Based on the above analysis, we can make the following predictions about Vietnam’s minimum wage standard trends in the next 5-10 years:

  • Overall trend: The minimum wage will continue its upward trend, but is aware it may be lower than the average over the past decade. It is expected that the annual average may fluctuate between 5% and 8%.
  • Regional differences: The minimum wage gap between the four types of regions may gradually narrow. This is because the Vietnamese government is working hard to promote coordinated regional development and reduce economic gaps between regions.
  • Frequency of adjustment: The government is expected to maintain the frequency of adjustment once a year, but does not rule out the possibility of taking temporary adjustment measures under special circumstances (such as economic scale or severe expansion).
  • Industry impact: Although Vietnam currently adopts a unified regional minimum wage standard, it may consider introducing industry-differentiated minimum wage standards in the future to better reflect the productivity and profit levels of different industries.
  • Comparison with neighboring countries: Vietnam may pay close attention to the minimum wage levels of neighboring countries (Thailand, Indonesia) to maintain its advantageous competition in labor-intensive industries.
  • Social security system: Adjustments to the minimum wage may be more closely linked to adjustments to social security payment bases, unemployment insurance and other social security systems.
  • Technological impact: With the development of automation and artificial intelligence technology, some low-skilled jobs may be replaced. This may push the government to increase investment in workers’ skills training and may lead to structural adjustments to the minimum wage standard.

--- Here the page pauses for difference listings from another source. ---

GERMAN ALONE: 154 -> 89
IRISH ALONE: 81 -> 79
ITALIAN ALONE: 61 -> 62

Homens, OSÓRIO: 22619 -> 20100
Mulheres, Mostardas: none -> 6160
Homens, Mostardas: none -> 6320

It is important to note that these forecasts are based on currently available information and trend analysis. The actual implementation of adjustments to the minimum wage standard is affected by many unpredictable factors, such as changes in the global economic situation, major public health events, natural disasters, etc. , when formulating long-term strategies, companies should establish a flexible recruitment system that can be adjusted in a timely manner according to actual conditions.

In addition, companies should still pay close attention to the policy signals of the Vietnamese government. Vietnam usually discusses the third minimum wage adjustment plan for the following year in the quarter of each year and announces it before the end of the year. Timely tracking of this information will help companies better plan their human resources strategies.

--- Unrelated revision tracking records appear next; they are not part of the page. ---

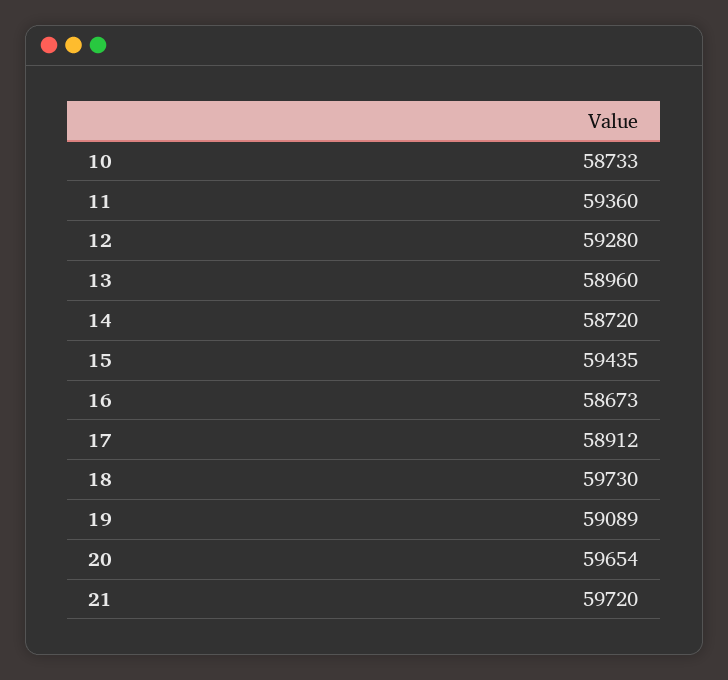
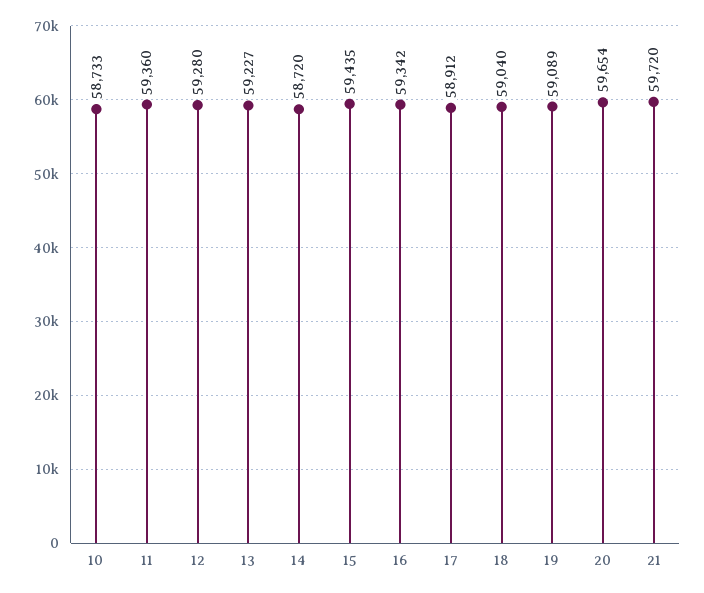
13: 58960 -> 59227
16: 58673 -> 59342
18: 59730 -> 59040

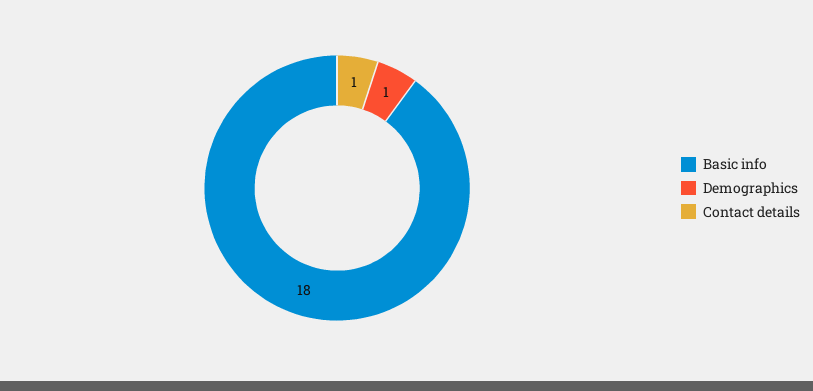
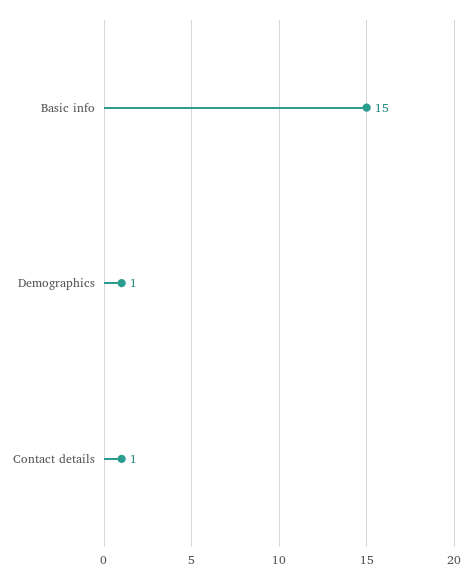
Basic info: 18 -> 15

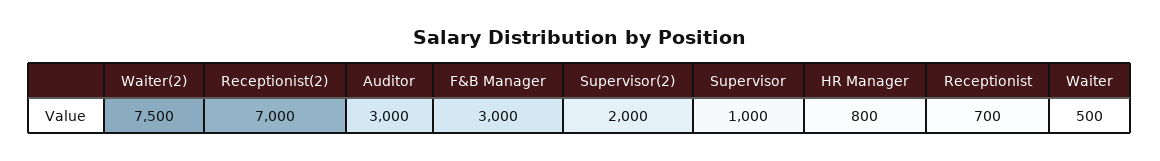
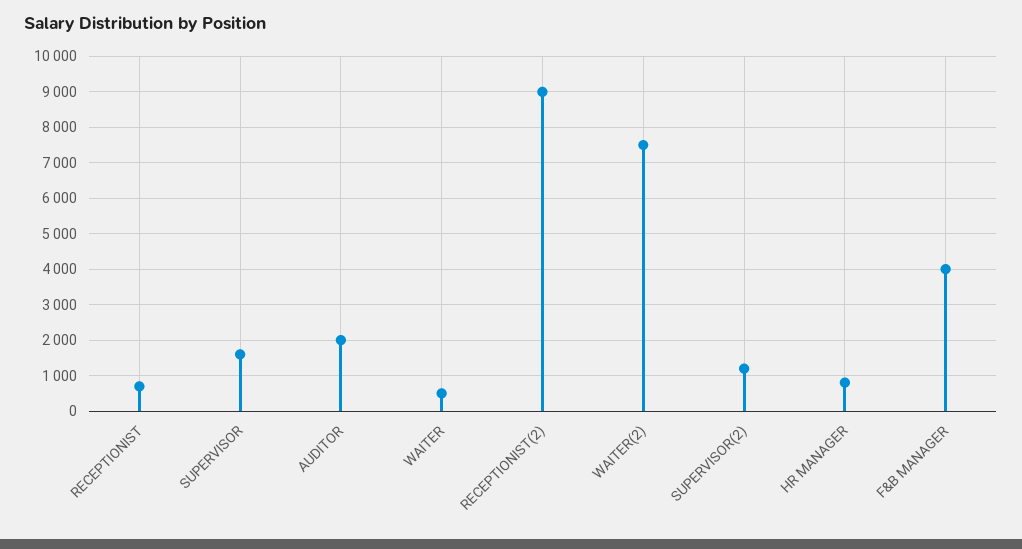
Receptionist(2): 7000 -> 9000
Auditor: 3000 -> 2000
F&B Manager: 3000 -> 4000
Supervisor(2): 2000 -> 1200
Supervisor: 1000 -> 1600

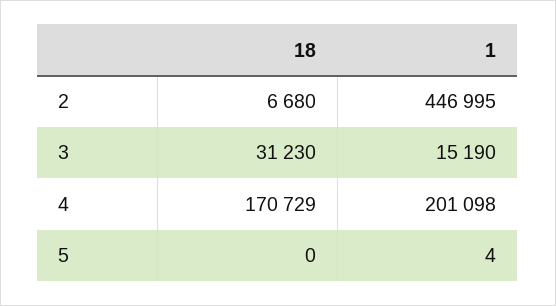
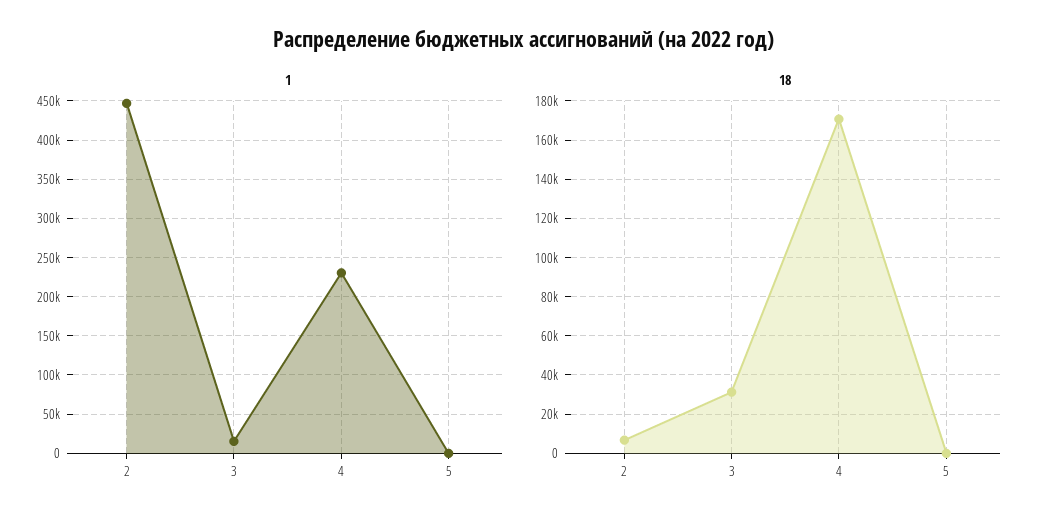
1, 4: 201098 -> 230000

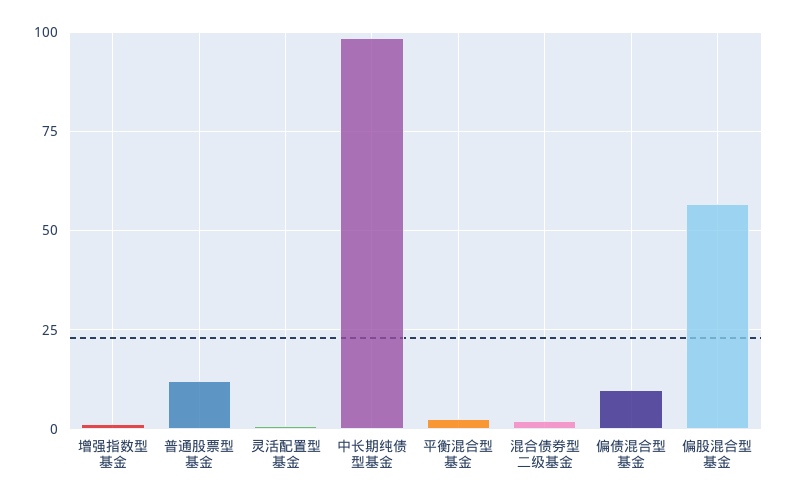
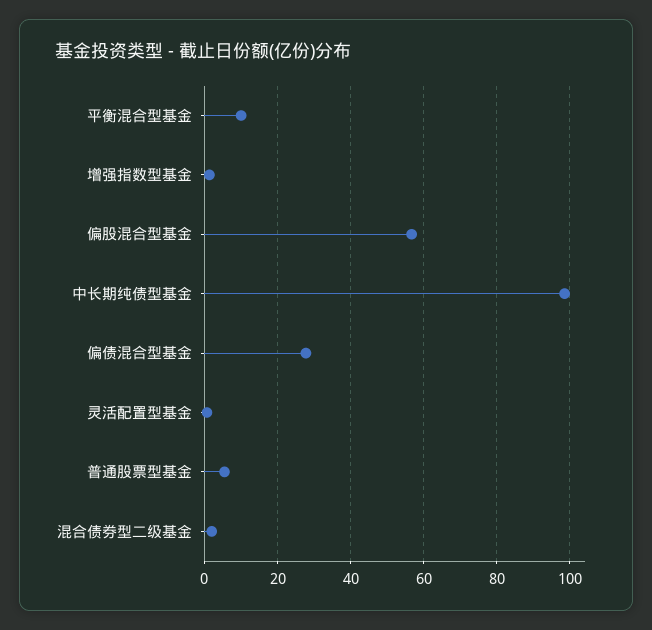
普通股票型基金: 12.5 -> 6
平衡混合型基金: 2.5 -> 10
偏债混合型基金: 10 -> 28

Overall, while Vietnam’s minimum wage is likely to continue to rise in the future, be aware that it may be lowered. Enterprises should regard rising labor costs as a long-term trend. By improving production efficiency, strengthening employee training, optimizing process management, etc., enterprises should also realize that reasonable wage increases are not only necessary to fulfill social responsibilities, but also to improve employee motivation and It is an important means to reduce the churn rate and enhance the competitiveness of enterprises. In the rapidly changing global economic environment, only those companies that can balance short-term cost control and long-term sustainable development can achieve sustained success in the Vietnamese market.